Brian Boyle, the Mill's founder, watched the team members interacting with each other and with the Mill's staff and regulars. One thing that stood out for him was the interplay between two subgroups of collaborators: artists and engineers.
"It was really cool seeing how the two groups were talking and coming at this issue from different angles," Boyle says. "No one was getting super territorial about their ideas. Some of the engineers were making obvious concessions to the aesthetics of it without really fighting it too much. It was just neat."
The build proceeded, and the submarine simulator went from an idea to a functioning project as 1.21 Jigawatts and Mill regulars bustled around.
"It was amazing," Boyle recalls. "It was absolutely one of the coolest experiences of the Mill. During that period of time, it was exactly what I had always imagined the Mill would be."
Susan Solarz joined the Hack Factory to build furniture. A former University of Minnesota freshwater ecologist looking for something new, she applied to the Women's Art Resources of Minnesota (WARM), where she was paired with an established artist. Her mentor, Jantje (pronounced "YAN chuh") Visscher, works with serious artists in their early stages of their careers.
"One of the first things Susan mentioned was that she didn't really have a studio and she didn't have equipment," Visscher says. "I had learned about the Hack Factory because in the last mentor program I had a protege who lived near the Hack Factory. I went through it and I felt it had a lot of potential for artists."

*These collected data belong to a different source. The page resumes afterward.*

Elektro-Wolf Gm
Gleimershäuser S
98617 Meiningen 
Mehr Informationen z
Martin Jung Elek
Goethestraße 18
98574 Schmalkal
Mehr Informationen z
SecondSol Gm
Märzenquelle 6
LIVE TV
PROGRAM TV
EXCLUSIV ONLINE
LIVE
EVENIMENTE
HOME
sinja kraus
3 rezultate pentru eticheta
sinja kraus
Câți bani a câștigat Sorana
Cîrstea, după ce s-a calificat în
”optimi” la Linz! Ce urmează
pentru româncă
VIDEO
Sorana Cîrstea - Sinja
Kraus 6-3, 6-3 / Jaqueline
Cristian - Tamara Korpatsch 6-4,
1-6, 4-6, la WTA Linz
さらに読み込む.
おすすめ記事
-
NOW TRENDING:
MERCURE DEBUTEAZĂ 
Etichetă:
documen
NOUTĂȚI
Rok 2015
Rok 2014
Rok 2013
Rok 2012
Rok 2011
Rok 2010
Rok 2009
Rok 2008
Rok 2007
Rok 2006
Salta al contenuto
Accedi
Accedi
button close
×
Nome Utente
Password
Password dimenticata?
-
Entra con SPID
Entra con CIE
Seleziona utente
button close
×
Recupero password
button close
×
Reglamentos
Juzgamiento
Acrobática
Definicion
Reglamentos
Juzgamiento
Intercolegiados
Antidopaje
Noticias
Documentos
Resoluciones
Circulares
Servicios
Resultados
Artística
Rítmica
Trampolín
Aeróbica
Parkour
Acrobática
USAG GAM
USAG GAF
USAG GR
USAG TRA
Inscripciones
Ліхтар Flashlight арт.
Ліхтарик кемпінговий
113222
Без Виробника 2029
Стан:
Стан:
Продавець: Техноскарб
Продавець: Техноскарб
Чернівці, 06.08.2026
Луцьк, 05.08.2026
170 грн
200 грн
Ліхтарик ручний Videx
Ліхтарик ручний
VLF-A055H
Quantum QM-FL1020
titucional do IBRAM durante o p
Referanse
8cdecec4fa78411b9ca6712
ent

Solarz joined the collective and began working on her first project, a redesign of Frank Lloyd Wright's Origami Chair, an elegant-looking but poorly designed chair that the architect had created in the 1960s. Solarz wanted to redesign the chair to imagine how it might be manufactured in 2013.
One of the immediate challenges she faced was addressing a design flaw that dated back to the original design.
"It tends to tip forward," Solarz says. "It has that problem."
Wright ended up adding odd-looking feet to the chair. Fortunately, Solarz's colleagues at the Hack Factory came to the rescue.
"When I couldn't succeed at getting the chair to stop tipping, somebody walked by and said, 'Why don't you just make it into a rocking chair?'" Solarz says. "At first I was still frustrated with my failure, but then in the middle of the night I thought, 'Of course! That's the answer!'"
Instead of feet, the chair was given metal rockers. The seat was built out of fiberglass and form-fitted to Solarz's own butt, for maximum comfort.
For her next project, she won a commission to create a musical bench for the Central Corridor light rail line in St. Paul, applying for a grant from Springboard for the Arts. The bench consists of dozens of PVC pipes arranged vertically, with open tops, allowing people waiting for the bus to use sets of rubble paddles to make music on the pipes.
While building the bench at the Hack Factory, one of the other members pointed out that you could actually play it with your hands.
"Each different length of PVC pipe makes a different note when you hit with the palm of your hand," Solarz says. "That's one of things that I love about the Hack Factory, that people's little creative remarks can turn to really awesome things."
Visscher, Solarz's mentor, also noted the supportive nature of the Hack Factory community.
"The people there not only are willing to teach — they teach classes to certify people in that particular piece of equipment, and they're helpful way beyond that. Really, a very supportive community."
Michael Freiert, the member who helped build the catapult, noted that one member helped Solarz build a PVC-cutting jig for her bench.
"Having a workshop where you can go and work is great, but having one where you can go say, 'Hey, how do I do this?' That community give and take, I think, makes us all of us better creators of stuff."